*** Opening of Study text ***
In the latest paintings of Pepe Delfin, the viewer's eye tends to move about them as their inhabitants do, hovering from place to place, between wakefulness and sleep. The gaze softens as it goes along the flat planes, easing in with the afterglow cast upon what appears to be a somnambulant, placid city.
Depicted amid the city's confounding architecture are the equally confounded vagrants, whose almost nonverbal apprehension begins with the first work past the gallery's front room door, aptly titled What's Going On. A similar sentiment is sounded throughout the other canvas pieces: the geometric shapes proceed by mute permutation; yet, in whatever way the shapes rearrange, the predicament remains the same. The works' titles, too, (From an Old Memory Something Follows, It Feels Like Something, Something's Coming, There's Something About this City) add to the frustrated disposition – that there is something incipient afoot, and that it would, any minute now, come fully into view.
But nothing quite does. If you had gone the natural course for the exhibit – from left to right and back to the door – the last piece you'll see is an untitled video work, screened from a television mounted center of the wall, with a painted mural of similar design extending above and below it. Introduced in the video is a dot – presumably, "Dotty," the artist's recurring character – caught in a continuous loop. Not once does the animation cut from the still vantage point of the domestic interior, and, for 75 painful seconds, Dotty hovers, slowly down the staircase at first, then glides anxiously across the space, bumping against the walls and into the various entryways, each of which transport it to a different area of the same place.
*** Close of Study text ***
● Exercise
In the review of Pepe Delfin's paintings, copy out the part starting at "In the latest" and ending at "somnambulant, placid city.", substituting "drowsy" for "somnambulant". You can ignore the entries that follow; they aren't needed here.
*** Opening of Stored data ***
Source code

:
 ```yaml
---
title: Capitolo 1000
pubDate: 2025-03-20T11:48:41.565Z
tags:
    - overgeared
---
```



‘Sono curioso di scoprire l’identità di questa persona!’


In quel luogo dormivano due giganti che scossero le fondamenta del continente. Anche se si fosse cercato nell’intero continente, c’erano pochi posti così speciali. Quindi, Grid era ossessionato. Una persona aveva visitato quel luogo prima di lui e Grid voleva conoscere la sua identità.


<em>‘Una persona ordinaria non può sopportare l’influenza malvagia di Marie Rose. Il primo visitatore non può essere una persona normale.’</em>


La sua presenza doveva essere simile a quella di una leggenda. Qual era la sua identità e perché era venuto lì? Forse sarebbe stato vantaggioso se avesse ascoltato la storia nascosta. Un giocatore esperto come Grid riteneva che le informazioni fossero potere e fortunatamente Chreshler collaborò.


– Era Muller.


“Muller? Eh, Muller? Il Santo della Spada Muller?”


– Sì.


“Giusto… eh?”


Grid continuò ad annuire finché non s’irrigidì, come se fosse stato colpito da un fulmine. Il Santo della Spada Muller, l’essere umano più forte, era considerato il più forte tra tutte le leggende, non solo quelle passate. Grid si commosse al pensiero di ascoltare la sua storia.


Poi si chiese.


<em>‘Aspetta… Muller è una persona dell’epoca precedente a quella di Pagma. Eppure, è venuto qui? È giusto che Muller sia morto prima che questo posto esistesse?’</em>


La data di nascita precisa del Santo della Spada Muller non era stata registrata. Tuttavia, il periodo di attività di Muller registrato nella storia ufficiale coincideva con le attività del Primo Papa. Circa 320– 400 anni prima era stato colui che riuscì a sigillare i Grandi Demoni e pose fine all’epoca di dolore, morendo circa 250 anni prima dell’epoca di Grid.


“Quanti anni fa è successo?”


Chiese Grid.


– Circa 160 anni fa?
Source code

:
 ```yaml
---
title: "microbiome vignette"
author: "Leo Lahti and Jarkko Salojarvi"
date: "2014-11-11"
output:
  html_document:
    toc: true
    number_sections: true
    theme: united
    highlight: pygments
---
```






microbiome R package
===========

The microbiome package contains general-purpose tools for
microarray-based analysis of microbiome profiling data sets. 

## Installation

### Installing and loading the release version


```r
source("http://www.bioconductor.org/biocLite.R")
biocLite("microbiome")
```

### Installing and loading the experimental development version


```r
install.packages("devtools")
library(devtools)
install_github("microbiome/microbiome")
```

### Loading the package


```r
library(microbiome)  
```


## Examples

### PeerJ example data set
*** Close of Stored data ***
● Solution for this problem
In the latest paintings of Pepe Delfin, the viewer's eye tends to move about them as their inhabitants do, hovering from place to place, between wakefulness and sleep. The gaze softens as it goes along the flat planes, easing in with the afterglow cast upon what appears to be a drowsy, placid city.